Я подошел к телефону в передней; крики Рейчел доносились сюда еле слышным причитанием. Я набрал 999, ответила больница, я сказал, что произошел очень серьезный несчастный случай, и попросил прислать карету. Мужчина поранил голову. Думаю, проломлен череп, да. Затем, после минутного колебания, я позвонил в полицию и сказал то же самое. Я боялся полиции и не мог поступить иначе. Рейчел права, скрывать бесполезно, лучше чистосердечно признаться, чем с ужасом ждать, пока тебя «разоблачат». Говорить, что Арнольд упал с лестницы, ни к чему: Рейчел в таком состоянии, что ее никакой басне не выучишь. Проболтается с первого же слова.
Я вошел в столовую и взглянул на нее.
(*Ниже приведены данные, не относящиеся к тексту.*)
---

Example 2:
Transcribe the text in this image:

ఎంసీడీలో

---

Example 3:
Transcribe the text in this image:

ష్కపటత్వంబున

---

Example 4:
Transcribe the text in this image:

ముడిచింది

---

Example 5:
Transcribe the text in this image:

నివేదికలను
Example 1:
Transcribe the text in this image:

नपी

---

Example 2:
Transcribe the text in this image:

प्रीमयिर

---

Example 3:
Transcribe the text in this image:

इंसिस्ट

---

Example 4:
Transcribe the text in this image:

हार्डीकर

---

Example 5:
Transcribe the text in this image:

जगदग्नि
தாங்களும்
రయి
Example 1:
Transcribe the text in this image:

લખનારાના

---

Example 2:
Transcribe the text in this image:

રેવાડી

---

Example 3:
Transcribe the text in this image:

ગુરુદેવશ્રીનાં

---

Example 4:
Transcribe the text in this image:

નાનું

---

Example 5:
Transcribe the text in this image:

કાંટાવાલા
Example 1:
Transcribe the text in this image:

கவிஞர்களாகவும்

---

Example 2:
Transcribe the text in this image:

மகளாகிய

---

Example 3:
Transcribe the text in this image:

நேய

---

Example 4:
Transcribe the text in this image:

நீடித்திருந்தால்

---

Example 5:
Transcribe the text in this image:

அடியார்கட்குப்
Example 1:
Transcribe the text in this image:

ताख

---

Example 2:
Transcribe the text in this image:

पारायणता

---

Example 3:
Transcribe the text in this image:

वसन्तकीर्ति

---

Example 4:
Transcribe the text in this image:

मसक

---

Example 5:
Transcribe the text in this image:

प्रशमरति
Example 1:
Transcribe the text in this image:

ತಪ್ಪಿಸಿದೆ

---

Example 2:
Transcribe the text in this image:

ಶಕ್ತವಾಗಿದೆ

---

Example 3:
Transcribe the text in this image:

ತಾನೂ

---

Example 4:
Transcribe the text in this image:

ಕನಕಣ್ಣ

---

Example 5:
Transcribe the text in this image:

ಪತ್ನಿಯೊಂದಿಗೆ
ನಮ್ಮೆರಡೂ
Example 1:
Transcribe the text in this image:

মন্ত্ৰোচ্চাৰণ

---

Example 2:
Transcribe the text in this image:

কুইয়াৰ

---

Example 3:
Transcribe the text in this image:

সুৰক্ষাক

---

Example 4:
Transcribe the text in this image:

Она сидела на полу, широко раскрыв рот, сжимая щеки ладонями, рот ее был как большое круглое «о». Она потеряла человеческий облик, лицо без черт, кожа без цвета, голубоватая, как у обитателя подземелья. Она была обречена.
– Рейчел, не волнуйтесь так. Сейчас они приедут.
– Зайка, зайка, зайка…
Я вышел, сел на ступеньки и услышал, как я говорю: «О… о… о…» – и не могу остановиться.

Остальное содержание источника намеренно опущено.